His mind slid to the lake house and he hauled it away fast. No way was that home.
He took his mother’s advice and went and did the touristy thing of visiting Hemingway’s house. He saw the famous typewriter, the six-toed cats, shook his head at the idea of four wives—how much drama had the man wanted in his life?—and then he bought his mother a book of poems. He walked out into the gardens, planning to stay awhile but a wedding was taking place and that was his cue to leave. He rode down to Fort Zachary Taylor to glimpse where the Atlantic met the Gulf of Mexico and to catch the sunset.
He parked Red and wandered down to the beach.
Bloody hell.
A wedding party was having their photos taken with the setting sun behind them. Key West was worse than Whitetail for weddings and happy couples. He stomped back to Red, his thoughts full of Amy.
Amy.
It stopped him cold. Not Lexie but Amy. He shook his head at the irony. Weddings still made him break out in a cold sweat but for a different reason. He’d ridden two thousand miles from Whitetail but Amy was still making him mad. Why was she letting that asshole railroad her life? Hell, if the sabotage had happened to him, he would have fought the bastard physically and legally. At least she had something to fight for.

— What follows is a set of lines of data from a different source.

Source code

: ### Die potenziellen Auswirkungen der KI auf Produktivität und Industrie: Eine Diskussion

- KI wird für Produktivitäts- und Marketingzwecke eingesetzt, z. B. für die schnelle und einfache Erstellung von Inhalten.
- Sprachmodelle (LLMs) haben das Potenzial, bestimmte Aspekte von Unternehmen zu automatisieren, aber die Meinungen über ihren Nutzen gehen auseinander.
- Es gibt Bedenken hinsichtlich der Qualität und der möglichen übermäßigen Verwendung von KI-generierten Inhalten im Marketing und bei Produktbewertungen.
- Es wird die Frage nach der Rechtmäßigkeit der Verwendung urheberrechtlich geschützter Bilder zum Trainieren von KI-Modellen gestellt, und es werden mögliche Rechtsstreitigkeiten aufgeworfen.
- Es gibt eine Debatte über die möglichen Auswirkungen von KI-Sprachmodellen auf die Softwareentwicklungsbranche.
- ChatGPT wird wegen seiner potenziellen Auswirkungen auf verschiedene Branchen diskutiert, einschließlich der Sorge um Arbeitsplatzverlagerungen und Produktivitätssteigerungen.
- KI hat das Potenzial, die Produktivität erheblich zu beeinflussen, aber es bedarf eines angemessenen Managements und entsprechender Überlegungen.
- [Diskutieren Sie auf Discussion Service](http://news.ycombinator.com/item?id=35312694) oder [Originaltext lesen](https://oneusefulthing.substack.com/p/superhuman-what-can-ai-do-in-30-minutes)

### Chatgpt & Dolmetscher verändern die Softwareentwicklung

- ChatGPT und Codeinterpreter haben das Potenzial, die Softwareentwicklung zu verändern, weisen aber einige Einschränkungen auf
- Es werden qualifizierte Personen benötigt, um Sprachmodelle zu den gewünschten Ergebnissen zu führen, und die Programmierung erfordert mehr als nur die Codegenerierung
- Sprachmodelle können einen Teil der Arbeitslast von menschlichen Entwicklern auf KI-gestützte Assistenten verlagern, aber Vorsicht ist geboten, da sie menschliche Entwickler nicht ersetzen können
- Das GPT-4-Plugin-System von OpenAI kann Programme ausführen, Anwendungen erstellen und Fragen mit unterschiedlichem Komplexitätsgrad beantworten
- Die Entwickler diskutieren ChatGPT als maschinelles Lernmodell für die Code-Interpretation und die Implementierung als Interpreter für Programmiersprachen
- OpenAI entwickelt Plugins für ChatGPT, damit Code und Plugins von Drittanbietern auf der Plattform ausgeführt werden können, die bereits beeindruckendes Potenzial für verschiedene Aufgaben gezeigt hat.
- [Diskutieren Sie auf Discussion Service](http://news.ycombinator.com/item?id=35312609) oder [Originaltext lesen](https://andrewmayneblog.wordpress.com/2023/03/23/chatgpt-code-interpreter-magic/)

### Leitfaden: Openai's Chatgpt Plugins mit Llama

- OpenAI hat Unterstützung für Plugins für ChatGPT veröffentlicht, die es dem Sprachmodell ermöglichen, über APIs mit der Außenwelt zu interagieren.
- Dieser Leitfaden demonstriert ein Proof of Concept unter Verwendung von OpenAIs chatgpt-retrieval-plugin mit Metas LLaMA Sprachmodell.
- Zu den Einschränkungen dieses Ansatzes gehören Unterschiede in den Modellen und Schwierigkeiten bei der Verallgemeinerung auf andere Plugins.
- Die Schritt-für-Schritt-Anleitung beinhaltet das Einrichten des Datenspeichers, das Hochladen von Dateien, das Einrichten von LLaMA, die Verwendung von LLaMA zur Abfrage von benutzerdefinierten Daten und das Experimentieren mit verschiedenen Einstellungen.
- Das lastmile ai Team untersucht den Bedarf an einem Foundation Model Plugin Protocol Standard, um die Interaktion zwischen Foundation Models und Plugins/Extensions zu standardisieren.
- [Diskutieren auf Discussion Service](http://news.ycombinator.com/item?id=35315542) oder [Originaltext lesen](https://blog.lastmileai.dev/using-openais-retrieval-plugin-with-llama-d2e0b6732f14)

When Lexie had come out, he couldn’t fight because there was nothing to fight for. All he’d been left with was the shattered illusion of a relationship he’d thought he’d understood, only to find that all of it was fake. He hated that. He’d have given anything to have had something to fight for. To feel justified. To feel less used.
And then Amy, who he’d thought he understood, had tried to use him too. Did he have a fucking tattoo on his forehead that read, Sucker?
Not wanting to let his mind go there, he rode back to a bar that hugged the Atlantic. Its kitchen not only served up grouper, snapper and swordfish hooked that morning, but had spectacular views and sea breezes. He reminded himself he was in paradise, not a war zone, and he should be a hell of a lot happier.
He took his beer to a table by the window and watched the sky’s fingers of orange and red vanish and take the last of the light of day with them. The game on the big-screen TV came to an end and then the news started. “Sex, texts and missing charity funds have rocked a Chicago Fortune 500 company,” said the female newsreader.
The glass in Ben’s hand stalled halfway to his lips as the footage showed a group of suits surrounding a short man with thinning hair before it cut away to a woman walking on her own. With distinctive red curls blowing wildly in the Chicago wind, she was trying to make her way through a media mob to a taxi.
Amy.
Seeing her made his heart pump harder and he raised his glass to her in salute.
Good for you.
He really hadn’t expected her to fight but it looked like she’d actually listened to him and was taking control of her life. He truly hoped the process would prove to her that she didn’t love him or need him.
“It’s lawyers representing lawyers,” the newsreader continued, “as two former employees of M.M. Enterprises slug it out with accusations of sexual harassment and theft.”
Theft?
Amy hadn’t mentioned anything about theft.
A reporter stuck her microphone into Amy’s face. “Do you regret sending those texts?”
Her chin tilted up. “I regret Jasmine Bryant’s suffering and that the Kids Plus Foundation, which I started, has been compromised. That’s the important issue here. Disability may not be as exciting to report on but don’t let yourself be sidetracked by the smoke screen of sexting and office affairs.”
Before the reporter could ask another question, Amy got into the cab and closed the door.
The camera swung back to the group of suits and Ben would stake his life that the short guy was the sleazy bastard Jonathon. Why did he have so many lawyers around him while Amy was on her own? Did the guilty need a show of strength?